** Opening AVAILABLE RECORDS block **
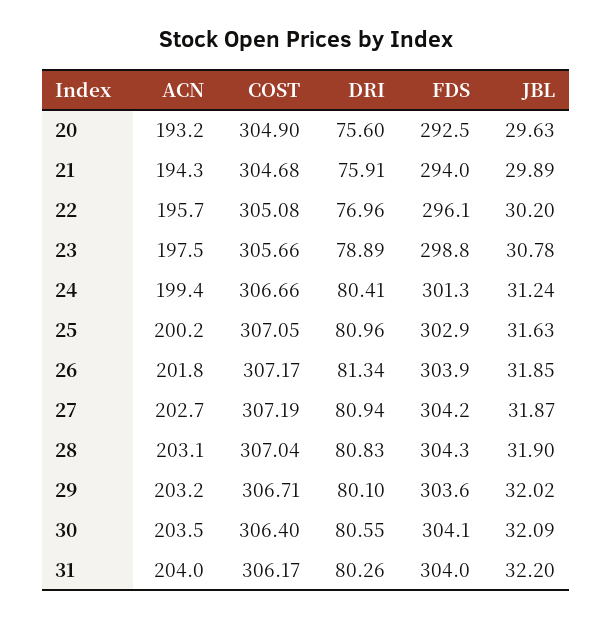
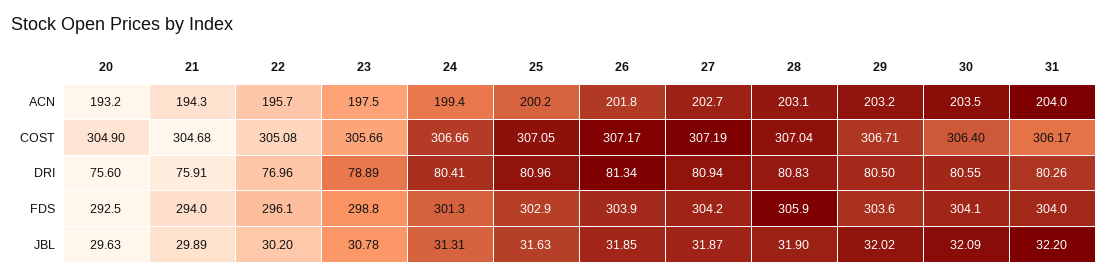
  {
    "ACN": {
      "20": 193.2,
      "21": 194.3,
      "22": 195.7,
      "23": 197.5,
      "24": 199.4,
      "25": 200.2,
      "26": 201.8,
      "27": 202.7,
      "28": 203.1,
      "29": 203.2,
      "30": 203.5,
      "31": 204
    },
    "COST": {
      "20": 304.9,
      "21": 304.68,
      "22": 305.08,
      "23": 305.66,
      "24": 306.66,
      "25": 307.05,
      "26": 307.17,
      "27": 307.19,
      "28": 307.04,
      "29": 306.71,
      "30": 306.4,
      "31": 306.17
    },
    "DRI": {
      "20": 75.6,
      "21": 75.91,
      "22": 76.96,
      "23": 78.89,
      "24": 80.41,
      "25": 80.96,
      "26": 81.34,
      "27": 80.94,
      "28": 80.83,
-     "29": 80.1,
+     "29": 80.5,
      "30": 80.55,
      "31": 80.26
    },
    "FDS": {
      "20": 292.5,
      "21": 294,
      "22": 296.1,
      "23": 298.8,
      "24": 301.3,
      "25": 302.9,
      "26": 303.9,
      "27": 304.2,
-     "28": 304.3,
+     "28": 305.9,
      "29": 303.6,
      "30": 304.1,
      "31": 304
    },
    "JBL": {
      "20": 29.63,
      "21": 29.89,
      "22": 30.2,
      "23": 30.78,
-     "24": 31.24,
+     "24": 31.31,
      "25": 31.63,
      "26": 31.85,
      "27": 31.87,
      "28": 31.9,
      "29": 32.02,
      "30": 32.09,
      "31": 32.2
    }
  }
** Closing AVAILABLE RECORDS block **
* [TASK REQUIREMENTS]: Only the pictures are to be excluded; all other parts of the records above are to be given exactly.

* [REPLY TO THE EXERCISE]:
  {
    "ACN": {
      "20": 193.2,
      "21": 194.3,
      "22": 195.7,
      "23": 197.5,
      "24": 199.4,
      "25": 200.2,
      "26": 201.8,
      "27": 202.7,
      "28": 203.1,
      "29": 203.2,
      "30": 203.5,
      "31": 204
    },
    "COST": {
      "20": 304.9,
      "21": 304.68,
      "22": 305.08,
      "23": 305.66,
      "24": 306.66,
      "25": 307.05,
      "26": 307.17,
      "27": 307.19,
      "28": 307.04,
      "29": 306.71,
      "30": 306.4,
      "31": 306.17
    },
    "DRI": {
      "20": 75.6,
      "21": 75.91,
      "22": 76.96,
      "23": 78.89,
      "24": 80.41,
      "25": 80.96,
      "26": 81.34,
      "27": 80.94,
      "28": 80.83,
-     "29": 80.1,
+     "29": 80.5,
      "30": 80.55,
      "31": 80.26
    },
    "FDS": {
      "20": 292.5,
      "21": 294,
      "22": 296.1,
      "23": 298.8,
      "24": 301.3,
      "25": 302.9,
      "26": 303.9,
      "27": 304.2,
-     "28": 304.3,
+     "28": 305.9,
      "29": 303.6,
      "30": 304.1,
      "31": 304
    },
    "JBL": {
      "20": 29.63,
      "21": 29.89,
      "22": 30.2,
      "23": 30.78,
-     "24": 31.24,
+     "24": 31.31,
      "25": 31.63,
      "26": 31.85,
      "27": 31.87,
      "28": 31.9,
      "29": 32.02,
      "30": 32.09,
      "31": 32.2
    }
  }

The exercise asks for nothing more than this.